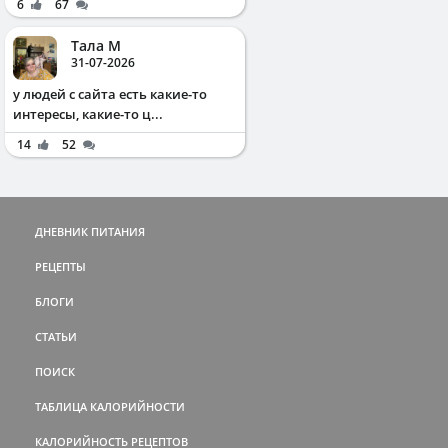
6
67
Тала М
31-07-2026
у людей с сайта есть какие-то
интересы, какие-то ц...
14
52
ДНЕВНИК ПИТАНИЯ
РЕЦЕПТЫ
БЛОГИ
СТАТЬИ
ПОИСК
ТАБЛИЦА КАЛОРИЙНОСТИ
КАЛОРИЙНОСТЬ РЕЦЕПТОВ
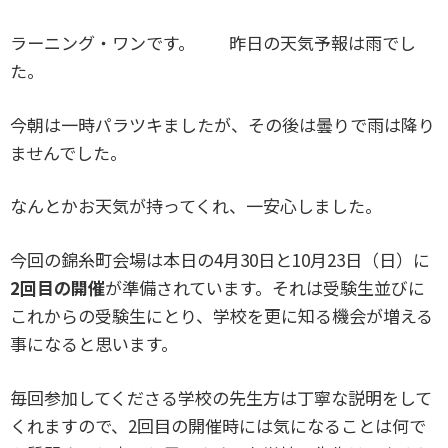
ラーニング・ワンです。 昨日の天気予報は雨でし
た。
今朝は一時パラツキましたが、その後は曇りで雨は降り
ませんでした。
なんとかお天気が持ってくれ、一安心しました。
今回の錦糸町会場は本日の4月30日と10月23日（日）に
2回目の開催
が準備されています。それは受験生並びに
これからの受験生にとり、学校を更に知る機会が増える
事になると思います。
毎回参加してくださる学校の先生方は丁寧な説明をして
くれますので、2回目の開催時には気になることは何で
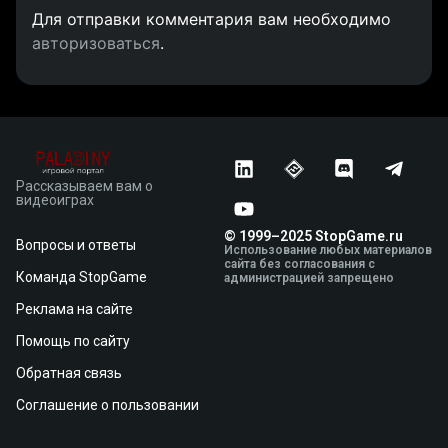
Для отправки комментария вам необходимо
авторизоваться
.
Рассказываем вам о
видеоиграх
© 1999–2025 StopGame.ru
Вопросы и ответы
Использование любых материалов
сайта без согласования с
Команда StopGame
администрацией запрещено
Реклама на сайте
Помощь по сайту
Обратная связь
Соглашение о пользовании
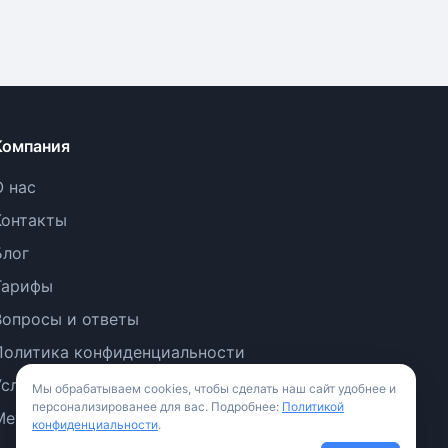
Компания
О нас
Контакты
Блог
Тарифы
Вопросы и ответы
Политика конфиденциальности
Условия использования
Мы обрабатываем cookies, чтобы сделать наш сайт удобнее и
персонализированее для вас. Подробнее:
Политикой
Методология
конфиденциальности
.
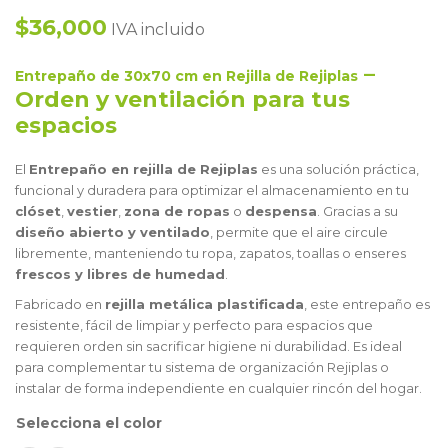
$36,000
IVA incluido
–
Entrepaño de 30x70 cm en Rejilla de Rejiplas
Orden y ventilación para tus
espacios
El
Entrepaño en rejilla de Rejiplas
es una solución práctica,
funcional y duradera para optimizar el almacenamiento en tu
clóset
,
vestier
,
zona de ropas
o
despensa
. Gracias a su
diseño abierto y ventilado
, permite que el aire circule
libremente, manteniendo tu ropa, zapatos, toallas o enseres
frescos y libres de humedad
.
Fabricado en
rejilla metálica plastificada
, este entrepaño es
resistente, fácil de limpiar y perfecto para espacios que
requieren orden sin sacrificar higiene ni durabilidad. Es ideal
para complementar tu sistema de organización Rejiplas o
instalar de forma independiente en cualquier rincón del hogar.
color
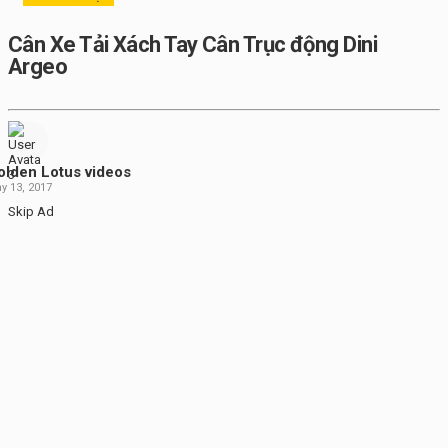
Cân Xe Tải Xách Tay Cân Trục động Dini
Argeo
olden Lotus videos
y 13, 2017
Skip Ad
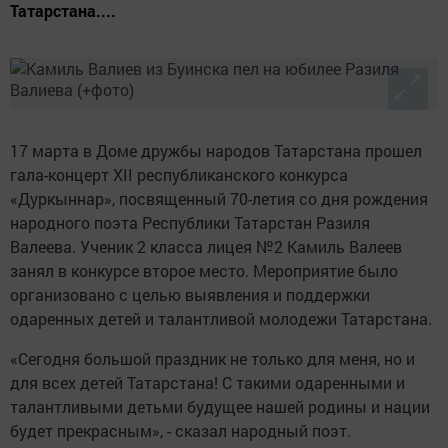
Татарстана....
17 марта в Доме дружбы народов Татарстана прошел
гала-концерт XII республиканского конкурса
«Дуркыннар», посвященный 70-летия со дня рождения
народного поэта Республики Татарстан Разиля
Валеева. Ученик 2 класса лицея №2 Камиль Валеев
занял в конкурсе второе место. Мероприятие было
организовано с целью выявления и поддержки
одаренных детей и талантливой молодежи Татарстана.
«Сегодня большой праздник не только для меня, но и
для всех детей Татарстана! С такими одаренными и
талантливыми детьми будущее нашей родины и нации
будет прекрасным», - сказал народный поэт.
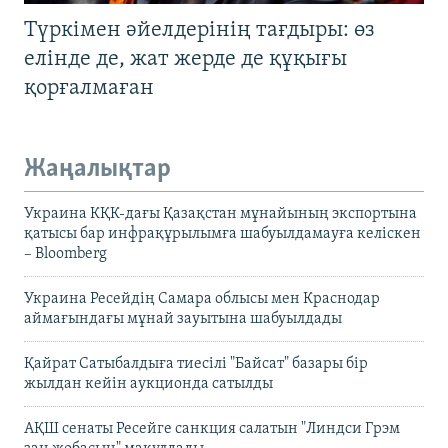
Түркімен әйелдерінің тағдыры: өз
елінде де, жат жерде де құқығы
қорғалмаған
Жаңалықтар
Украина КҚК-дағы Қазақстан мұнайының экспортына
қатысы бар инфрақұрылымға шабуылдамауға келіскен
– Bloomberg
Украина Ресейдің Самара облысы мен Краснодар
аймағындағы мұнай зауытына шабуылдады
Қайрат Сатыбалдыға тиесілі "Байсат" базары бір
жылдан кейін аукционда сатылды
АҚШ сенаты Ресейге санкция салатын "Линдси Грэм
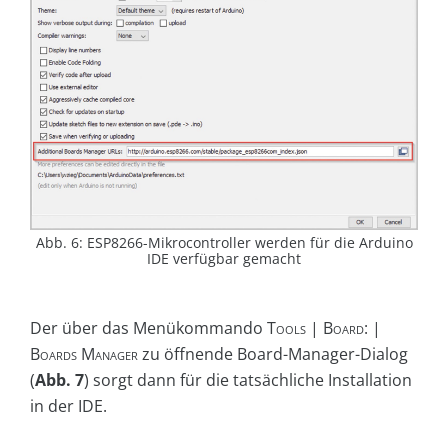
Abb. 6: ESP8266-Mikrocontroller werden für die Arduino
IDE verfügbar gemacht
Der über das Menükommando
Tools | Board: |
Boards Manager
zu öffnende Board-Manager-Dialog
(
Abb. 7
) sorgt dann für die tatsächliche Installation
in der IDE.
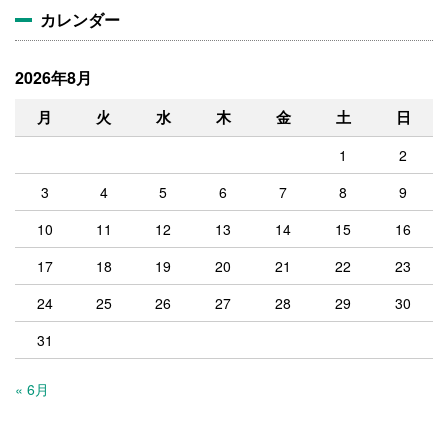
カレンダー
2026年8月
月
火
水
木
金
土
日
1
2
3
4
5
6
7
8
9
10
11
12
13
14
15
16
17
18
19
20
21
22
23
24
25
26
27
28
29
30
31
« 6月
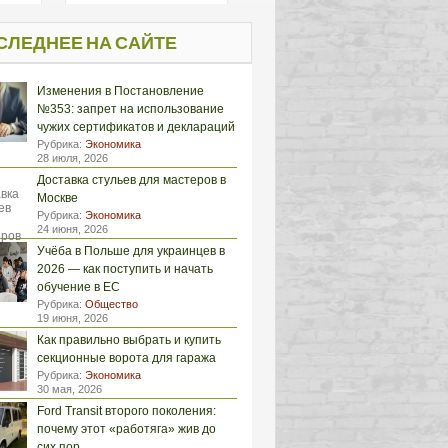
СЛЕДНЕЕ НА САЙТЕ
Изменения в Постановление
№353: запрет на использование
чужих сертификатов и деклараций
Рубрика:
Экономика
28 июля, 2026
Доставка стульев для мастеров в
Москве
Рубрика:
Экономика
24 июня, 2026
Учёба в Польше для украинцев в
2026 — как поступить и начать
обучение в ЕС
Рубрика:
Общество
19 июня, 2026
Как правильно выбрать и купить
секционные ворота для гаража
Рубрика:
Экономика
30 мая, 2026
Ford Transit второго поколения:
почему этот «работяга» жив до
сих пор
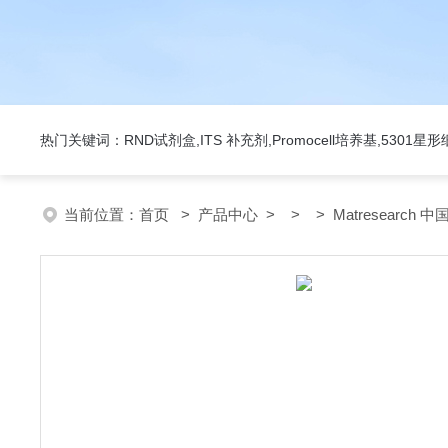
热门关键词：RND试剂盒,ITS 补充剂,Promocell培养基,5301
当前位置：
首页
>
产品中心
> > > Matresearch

━━━━━━━━━━━━━━━━━━━━

• EXERCISE PROMPT
The listing above must be restated word for word. Its pictures are to be left out.

• EXERCISE ANSWER
6
67
Тала М
31-07-2026
у людей с сайта есть какие-то
интересы, какие-то ц...
14
52
ДНЕВНИК ПИТАНИЯ
РЕЦЕПТЫ
БЛОГИ
СТАТЬИ
ПОИСК
ТАБЛИЦА КАЛОРИЙНОСТИ
КАЛОРИЙНОСТЬ РЕЦЕПТОВ
ラーニング・ワンです。 昨日の天気予報は雨でし
た。
今朝は一時パラツキましたが、その後は曇りで雨は降り
ませんでした。
なんとかお天気が持ってくれ、一安心しました。
今回の錦糸町会場は本日の4月30日と10月23日（日）に
2回目の開催
が準備されています。それは受験生並びに
これからの受験生にとり、学校を更に知る機会が増える
事になると思います。
毎回参加してくださる学校の先生方は丁寧な説明をして
くれますので、2回目の開催時には気になることは何で
Для отправки комментария вам необходимо
авторизоваться
.
Рассказываем вам о
видеоиграх
© 1999–2025 StopGame.ru
Вопросы и ответы
Использование любых материалов
сайта без согласования с
Команда StopGame
администрацией запрещено
Реклама на сайте
Помощь по сайту
Обратная связь
Соглашение о пользовании
Компания
О нас
Контакты
Блог
Тарифы
Вопросы и ответы
Политика конфиденциальности
Условия использования
Мы обрабатываем cookies, чтобы сделать наш сайт удобнее и
персонализированее для вас. Подробнее:
Политикой
Методология
конфиденциальности
.
$36,000
IVA incluido
–
Entrepaño de 30x70 cm en Rejilla de Rejiplas
Orden y ventilación para tus
espacios
El
Entrepaño en rejilla de Rejiplas
es una solución práctica,
funcional y duradera para optimizar el almacenamiento en tu
clóset
,
vestier
,
zona de ropas
o
despensa
. Gracias a su
diseño abierto y ventilado
, permite que el aire circule
libremente, manteniendo tu ropa, zapatos, toallas o enseres
frescos y libres de humedad
.
Fabricado en
rejilla metálica plastificada
, este entrepaño es
resistente, fácil de limpiar y perfecto para espacios que
requieren orden sin sacrificar higiene ni durabilidad. Es ideal
para complementar tu sistema de organización Rejiplas o
instalar de forma independiente en cualquier rincón del hogar.
color
Cân Xe Tải Xách Tay Cân Trục động Dini
Argeo
olden Lotus videos
y 13, 2017
Skip Ad
Татарстана....
17 марта в Доме дружбы народов Татарстана прошел
гала-концерт XII республиканского конкурса
«Дуркыннар», посвященный 70-летия со дня рождения
народного поэта Республики Татарстан Разиля
Валеева. Ученик 2 класса лицея №2 Камиль Валеев
занял в конкурсе второе место. Мероприятие было
организовано с целью выявления и поддержки
одаренных детей и талантливой молодежи Татарстана.
«Сегодня большой праздник не только для меня, но и
для всех детей Татарстана! С такими одаренными и
талантливыми детьми будущее нашей родины и нации
будет прекрасным», - сказал народный поэт.
Түркімен әйелдерінің тағдыры: өз
елінде де, жат жерде де құқығы
қорғалмаған
Жаңалықтар
Украина КҚК-дағы Қазақстан мұнайының экспортына
қатысы бар инфрақұрылымға шабуылдамауға келіскен
– Bloomberg
Украина Ресейдің Самара облысы мен Краснодар
аймағындағы мұнай зауытына шабуылдады
Қайрат Сатыбалдыға тиесілі "Байсат" базары бір
жылдан кейін аукционда сатылды
АҚШ сенаты Ресейге санкция салатын "Линдси Грэм
Abb. 6: ESP8266-Mikrocontroller werden für die Arduino
IDE verfügbar gemacht
Der über das Menükommando
Tools | Board: |
Boards Manager
zu öffnende Board-Manager-Dialog
(
Abb. 7
) sorgt dann für die tatsächliche Installation
in der IDE.
カレンダー
2026年8月
月
火
水
木
金
土
日
1
2
3
4
5
6
7
8
9
10
11
12
13
14
15
16
17
18
19
20
21
22
23
24
25
26
27
28
29
30
31
« 6月
СЛЕДНЕЕ НА САЙТЕ
Изменения в Постановление
№353: запрет на использование
чужих сертификатов и деклараций
Рубрика:
Экономика
28 июля, 2026
Доставка стульев для мастеров в
Москве
Рубрика:
Экономика
24 июня, 2026
Учёба в Польше для украинцев в
2026 — как поступить и начать
обучение в ЕС
Рубрика:
Общество
19 июня, 2026
Как правильно выбрать и купить
секционные ворота для гаража
Рубрика:
Экономика
30 мая, 2026
Ford Transit второго поколения:
почему этот «работяга» жив до
сих пор
热门关键词：RND试剂盒,ITS 补充剂,Promocell培养基,5301
当前位置：
首页
>
产品中心
> > > Matresearch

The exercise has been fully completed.